+++ Records supplied

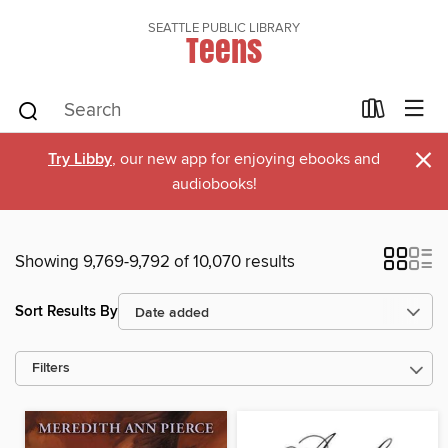
SEATTLE PUBLIC LIBRARY
Teens
×
Try Libby
, our new app for enjoying ebooks and
audiobooks!
Showing 9,769-9,792 of 10,070 results
Sort Results By
Filters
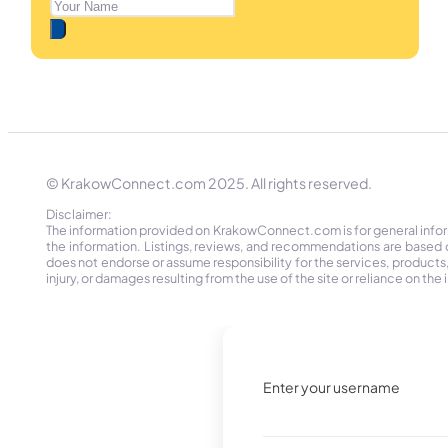
© KrakowConnect.com 2025. All rights reserved.
Disclaimer:
The information provided on KrakowConnect.com is for general informa
the information. Listings, reviews, and recommendations are based 
does not endorse or assume responsibility for the services, products, o
injury, or damages resulting from the use of the site or reliance on 
Enter your username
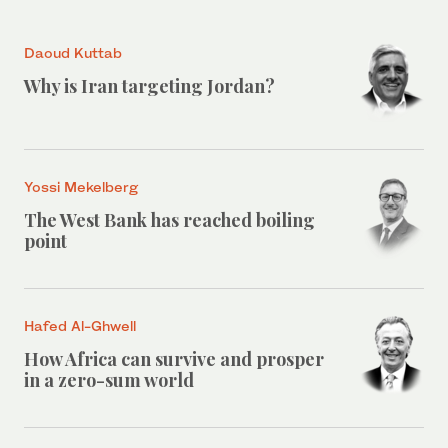
Daoud Kuttab
Why is Iran targeting Jordan?
Yossi Mekelberg
The West Bank has reached boiling
point
Hafed Al-Ghwell
How Africa can survive and prosper
in a zero-sum world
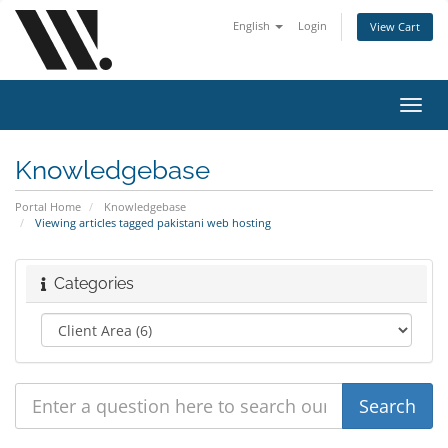
English
Login
View Cart
Toggl
navig
Knowledgebase
Portal Home
Knowledgebase
Viewing articles tagged pakistani web hosting
Categories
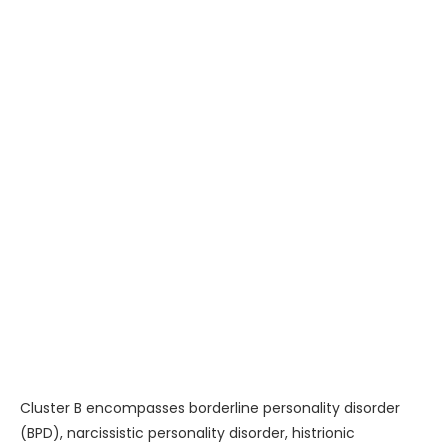
Cluster B encompasses borderline personality disorder
(BPD), narcissistic personality disorder, histrionic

++++++

**Work task:** Set the preceding data down again word for word, omitting images.

**Response:**
SEATTLE PUBLIC LIBRARY
Teens
×
Try Libby
, our new app for enjoying ebooks and
audiobooks!
Showing 9,769-9,792 of 10,070 results
Sort Results By
Filters
© KrakowConnect.com 2025. All rights reserved.
Disclaimer:
The information provided on KrakowConnect.com is for general informa
the information. Listings, reviews, and recommendations are based 
does not endorse or assume responsibility for the services, products, o
injury, or damages resulting from the use of the site or reliance on 
Enter your username
Daoud Kuttab
Why is Iran targeting Jordan?
Yossi Mekelberg
The West Bank has reached boiling
point
Hafed Al-Ghwell
How Africa can survive and prosper
in a zero-sum world
English
Login
View Cart
Toggl
navig
Knowledgebase
Portal Home
Knowledgebase
Viewing articles tagged pakistani web hosting
Categories
Cluster B encompasses borderline personality disorder
(BPD), narcissistic personality disorder, histrionic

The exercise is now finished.